Speaking in the Chamber, Mrs Cameron said "The present NICE guidelines recommend that Nintedanib and Pirfenidone should only be prescribed when a patients lung function has deteriorated to a specific level of 50%-80%. This was based on NICE’s appraisal of past evidence for the clinical and cost-effectiveness of the treatments. This strict criteria leaves many who would benefit from these drugs waiting for the inevitable time when their lung capacity would deteriorate further until they could access them.
Anti-fibrotic drugs can prolong and improve the quality of life for sufferers. In Europe, the United States, Canada and New Zealand, they are prescribed on diagnosis. But current guidance in the UK says they should only be prescribed when a patient's lung function is within a certain range and they may be stopped if lung function drops below that range.

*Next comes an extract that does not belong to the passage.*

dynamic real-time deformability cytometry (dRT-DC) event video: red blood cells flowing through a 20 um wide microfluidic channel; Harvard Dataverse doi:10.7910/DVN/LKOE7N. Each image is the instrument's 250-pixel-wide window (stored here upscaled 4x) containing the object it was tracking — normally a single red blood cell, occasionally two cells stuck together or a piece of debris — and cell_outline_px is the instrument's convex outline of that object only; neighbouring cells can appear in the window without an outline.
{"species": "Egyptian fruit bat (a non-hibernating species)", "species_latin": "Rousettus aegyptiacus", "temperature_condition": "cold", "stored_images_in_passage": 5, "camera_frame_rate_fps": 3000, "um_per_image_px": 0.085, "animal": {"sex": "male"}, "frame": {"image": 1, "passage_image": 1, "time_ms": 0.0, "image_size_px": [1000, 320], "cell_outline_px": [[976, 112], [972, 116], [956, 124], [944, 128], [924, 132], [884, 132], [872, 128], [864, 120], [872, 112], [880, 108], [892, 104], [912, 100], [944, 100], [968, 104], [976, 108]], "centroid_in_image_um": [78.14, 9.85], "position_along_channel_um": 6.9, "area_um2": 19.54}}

Following the campaign which was supported by many Members of Parliament, MLAs, and members of the other devolved Assemblies, NICE published a statement in late May 2021 announcing a part-review of the existing guidance for both Nintedanib and Pirfenidone. This review would consider the patient population not currently recommended to receive this drug treatment.

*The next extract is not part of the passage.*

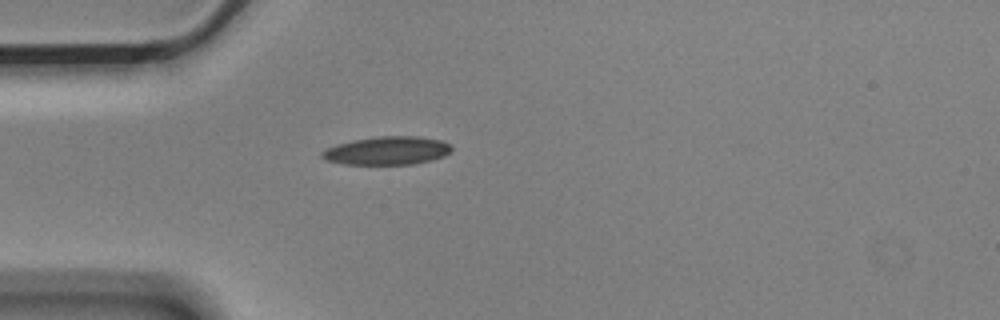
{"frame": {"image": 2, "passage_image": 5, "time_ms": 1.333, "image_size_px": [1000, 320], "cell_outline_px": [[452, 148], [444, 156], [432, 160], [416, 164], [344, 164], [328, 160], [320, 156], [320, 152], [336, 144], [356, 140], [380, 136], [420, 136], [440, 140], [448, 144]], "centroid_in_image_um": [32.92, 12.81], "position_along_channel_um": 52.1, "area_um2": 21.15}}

There was great excitement and relief at the time of NICE’s announcement. Hope was now on the horizon for many who knew these drugs would greatly improve their standard of living and prolong life.
Disappointingly, the Northern Trust Pulmonary Fibrosis Group have been made aware that this part-review has not commenced since it’s announcement earlier this year, meaning further delay ahead.
Concluding her speech, Mrs Cameron called upon the National Institute for Health and Care Excellence to urgently commence the review period and stated that "Northern Irish, and indeed other Pulmonary fibrosis sufferers from other parts of the UK, should not be forced to wait any longer for the treatment they need."